You and I don't matter much. This profundity makes a perfect runway landing every time politics raises its slimy head and a cavalcade of self-interests disguised as friends indeed arrives on the scene.
So Iowa's Big Occasion is here today, and by mid-evening U.S. citizens and hopeful legions of not-so folk will have a pretty good idea of who's in and who's out as a presidential hopeful.
Will the GOP choice really come down to simply Trump and Cruz? What will win out, business acumen or constitutional expertise? Blowhard windbag or soft-spoken thoughtfulness?
Maybe Iowa's approaching blizzard renders no coincidence, because something as pure as the wind-driven snow is badly required for a nation in disrepair. Will opportunity be snatched by the candidate who can best implement it? I suggest Cruz, but I don't live in Iowa.

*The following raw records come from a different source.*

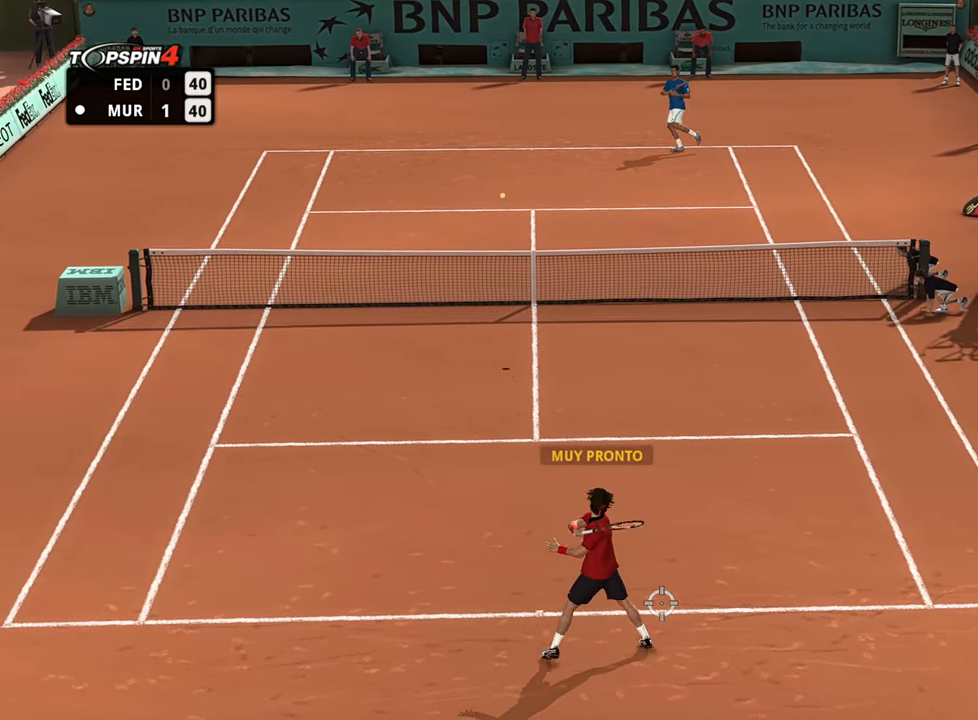
{"buttons": ["R1"], "left_stick": "up", "right_stick": "center", "events": [[50, "left_stick", "up"], [150, "R1", "down"]]}
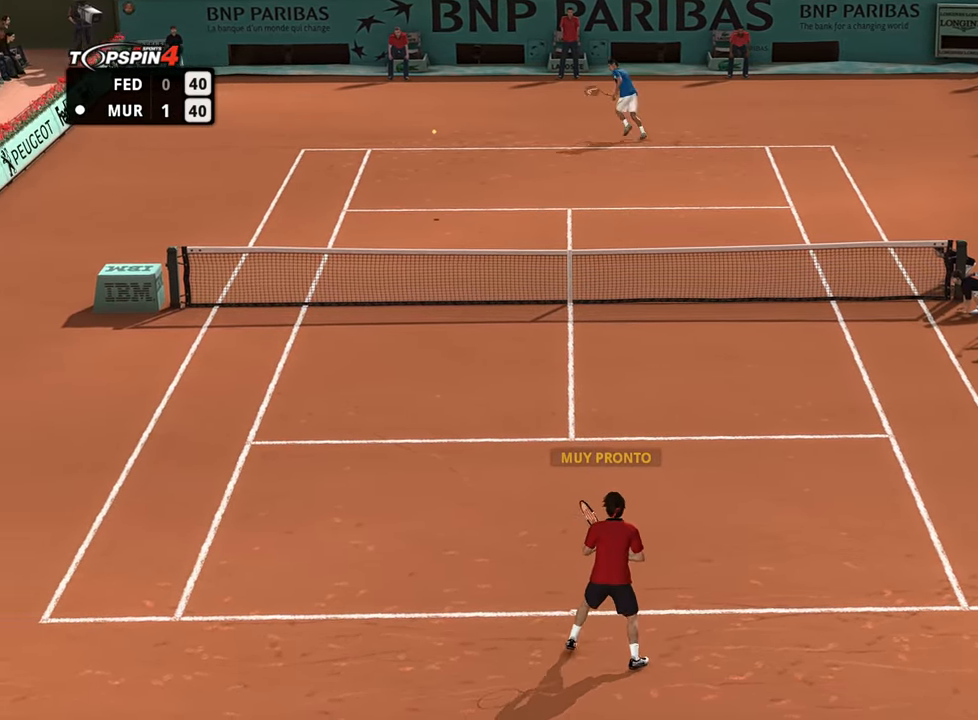
{"buttons": ["CROSS", "R1"], "left_stick": "up", "right_stick": "center", "events": [[50, "CROSS", "down"]]}
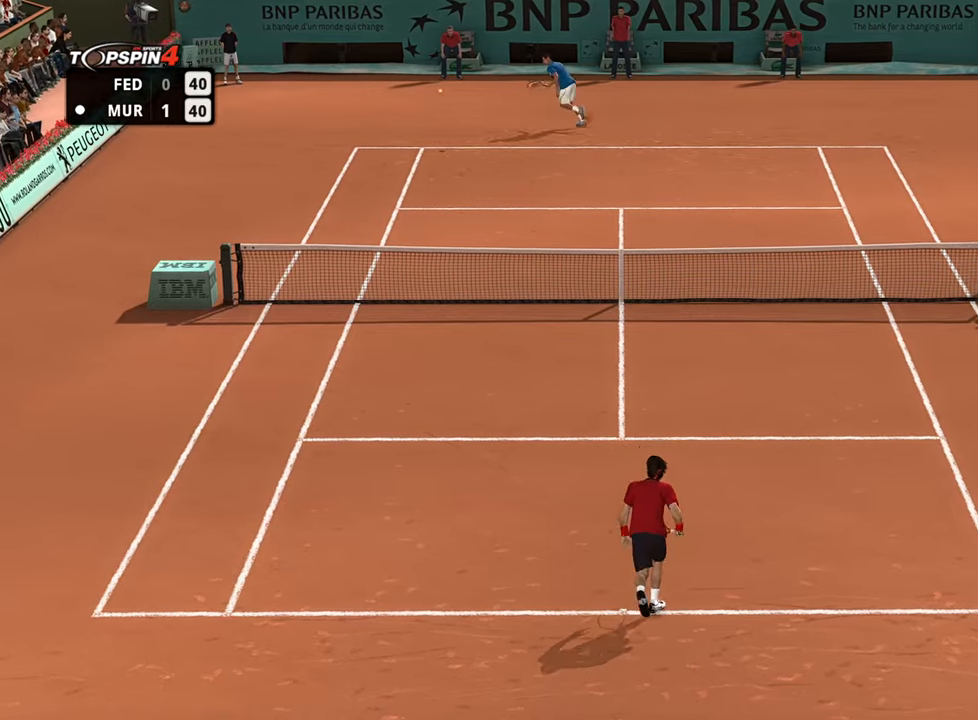
{"buttons": ["CROSS", "R1"], "left_stick": "up", "right_stick": "center", "events": []}
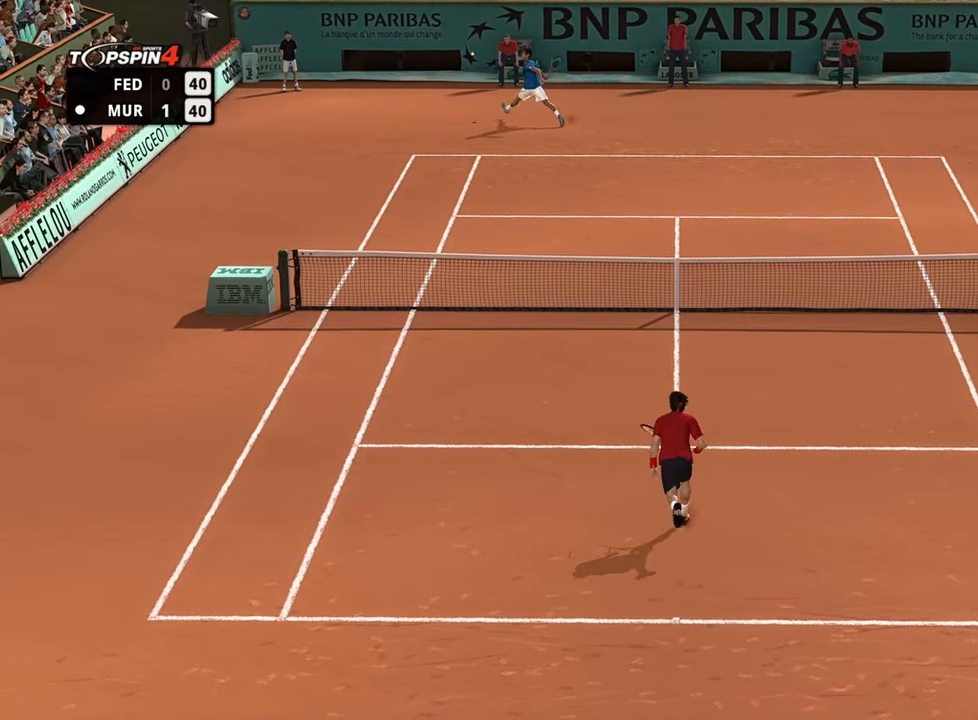
{"buttons": ["CROSS", "R1"], "left_stick": "up", "right_stick": "center", "events": []}
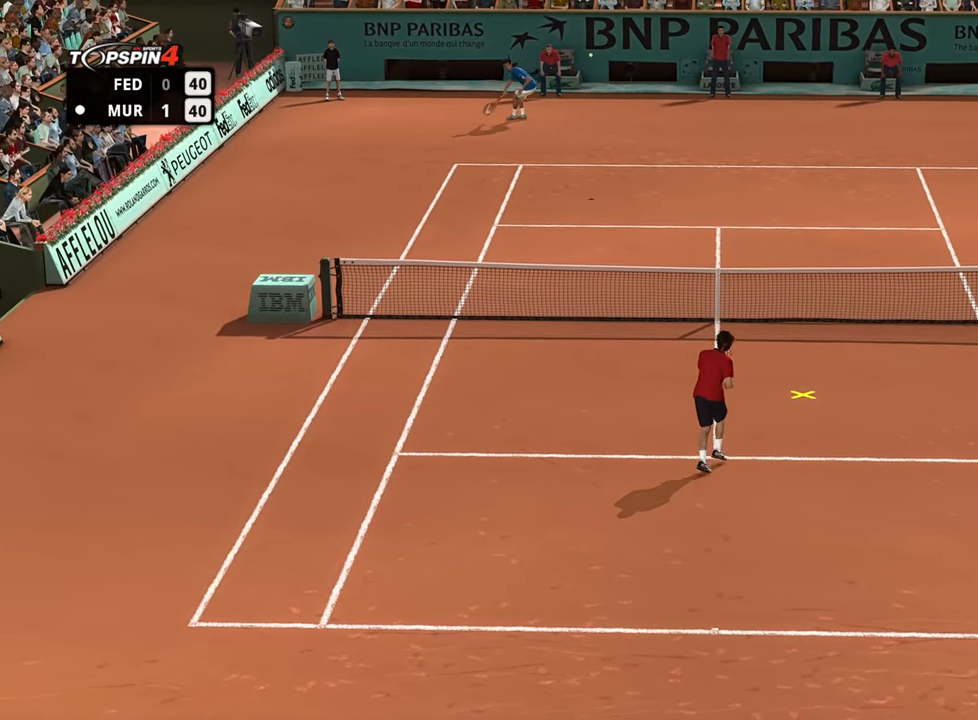
{"buttons": ["R1"], "left_stick": "up-right", "right_stick": "center", "events": [[384, "left_stick", "up-right"], [467, "CROSS", "up"]]}
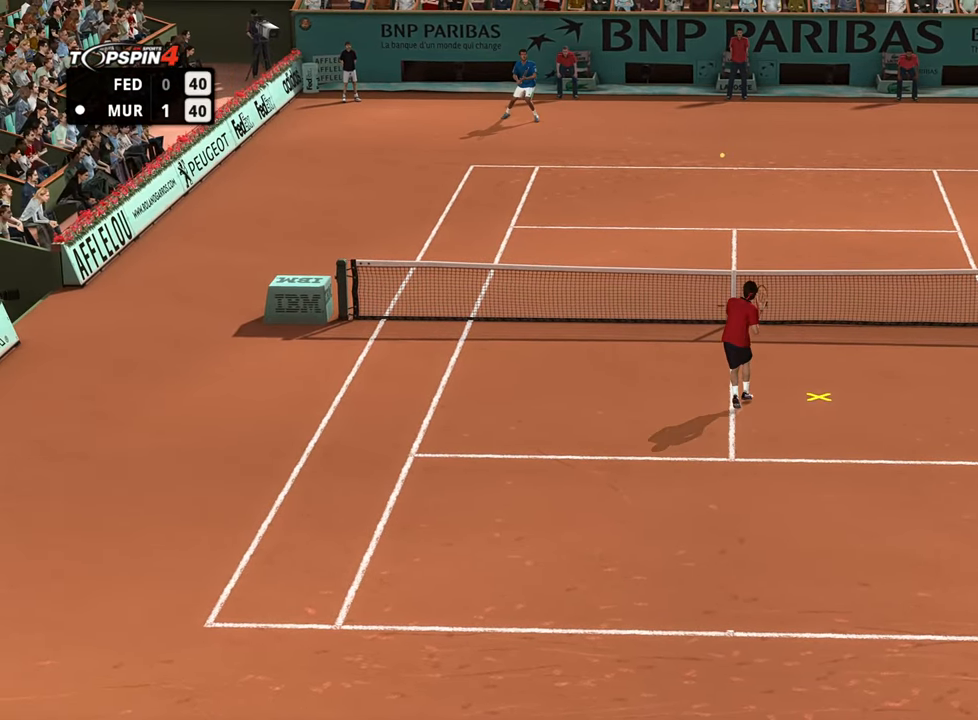
{"buttons": [], "left_stick": "right", "right_stick": "center", "events": [[100, "left_stick", "right"], [500, "R1", "up"]]}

Then there's the Democrat side. What the hell happened? There likely wouldn't even be a place for John F. Kennedy in today's Democrat Party. The "blue dogs" are all but gone, and the socialists and communists (plus at least one Marxist we know of who lives on Pennsylvania Ave.) have invaded an already corrupt political party and driven it closer to the edge -- not that the GOP lurks all that far in the distance. But, omigod! The Democrats! It's down to an aged socialist cum communist and a faded old political heiress devoid of fresh ideas and equipped most noticeably with the vocal screech reminiscent of Medusa under a hair dryer. Oh, I know -- "they" owe her this little forage into politics. Again. One more time. Bill's wife, you know. Be impressed not. No wonder Hillary promises to release government information regarding UFOs -- that's all she's got left, and it's not nearly enough, not even with John Podesta manning a shovel to both dig her in and dig her out. With even newer e-mail revelations coming along this very day regarding lives of intelligence contacts put in jeopardy via carelessly placed e-mails, there may be no place or direction in which Hillary Clinton & Co. can dig, period.